Fétique’s bows were known for their firm, dense sound. In this blog post, we’ll take a closer look at Fétique’s life, training, techniques, and impact on the world of bowmaking.

Fétique’s early life

Victor François Fétique was born in Mirecourt on 9th August to the violinmaker Charles Claude Fétique. A marginal note in the birth registration indicates his birth was legitimised in the eyes of the authorities shortly after. The luthier Claude Somny witnessed the birth registration.

Victor François Fétique, French Bow Maker

Fétique served his apprenticeship under Charles Claude Husson and continued training with Sigisbert Fournier Maline, Émile Miquel, and Charles Nicolas Bazin. The Mirecourt census, taken in the spring of 1901, shows him in his hometown living at 3 Avenue de l’École normale and employed by Bazin. Later in the same year, he went to work for Caressa & Français in Paris in 1901 and met Claude Thomassin.

In 1913, he established his own shop in Paris at 72 rue Myrha, and it was in the period 1915-33 that the bulk of his output was produced. He was helped at this time by Jules, his younger brother, and by out workers. From 1921-6, Fétique bought bows from Mirecourt makers, Albert Thomassin (brother of Claude), Auguste Toussaint, Camille Rémi, Louis Joseph Morizot and others, which he then finished/modified and branded with his own mark. He was also assisted by his son, Marcel Gaston, and from 1927 by his nephew, André Richaume.

Fétique’s style and work

Like many of his peers, he often made bows with nickel-silver mounts in these early days of independence. However, as he became more established, he consolidated his style: the heads were small but regular, the frogs with narrow throats, and frequently he used one-piece buttons with two pins. Some experts describe Fétique’s bows as hard and firm, with a dense sound, especially when dense wood was used.

Many experts say Fétique’s best bows can be superb playing tools. However, others believe that the attention of his atelier seemed to focus on quantity, resulting in bows of more commercial quality. Fétique’s production consists mainly of two parts, with his first period influenced by Charles Nicolas Bazin and later influenced by the Parisian taste of that time: Sartory-Lamy.

Victor Fétique c.1925 | TBV6801
Victor Fétique c.1930 | TC6463

After Fétique began having health problems, the quality of his bows decreased sharply. However, the bows made for him follow his own stylistic shapes, and some of them are of high quality, especially those made by his nephew Andre Richaume, who won an award as best “Ouvriers de France.”

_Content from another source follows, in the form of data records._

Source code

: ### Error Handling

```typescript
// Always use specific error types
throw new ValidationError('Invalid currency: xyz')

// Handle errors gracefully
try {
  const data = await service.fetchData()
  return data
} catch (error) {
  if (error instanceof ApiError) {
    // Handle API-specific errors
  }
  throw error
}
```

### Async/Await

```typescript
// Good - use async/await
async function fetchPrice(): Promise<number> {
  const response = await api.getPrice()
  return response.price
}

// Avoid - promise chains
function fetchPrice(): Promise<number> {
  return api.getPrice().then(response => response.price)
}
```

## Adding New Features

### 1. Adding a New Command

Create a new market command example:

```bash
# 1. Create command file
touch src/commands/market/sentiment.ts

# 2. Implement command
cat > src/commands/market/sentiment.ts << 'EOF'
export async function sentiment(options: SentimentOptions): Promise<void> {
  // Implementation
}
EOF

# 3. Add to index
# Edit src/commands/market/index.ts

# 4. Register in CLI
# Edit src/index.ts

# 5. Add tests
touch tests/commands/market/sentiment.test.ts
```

The work by Fétique himself, and his family members is of a very high standard and fully justifies his rank amongst the most important makers of the 20th century. The reworked workshop bows are less consistent and of lesser quality, but they certainly should be noticed. The more expert (and honest) dealers sometimes describe these bows as ‘workshop’, ‘collaboration’, or ‘finished, signed and sold by’.

Vtor Fétique

Fétique signed his bows “Vtor Fétique” and supplied other makers/dealers whose stamps may be used; these include Caressa & Français, Chanot et Chardon, ‘Nadegini’, Paul Jombar, Maucotel et Deschamp and Alfed Vidoudez.

Victor François Fétique was a highly skilled French archetier who left a lasting impact on the world of bowmaking. He learned his craft from some of the best makers of his time, and his bows were sought after by musicians worldwide.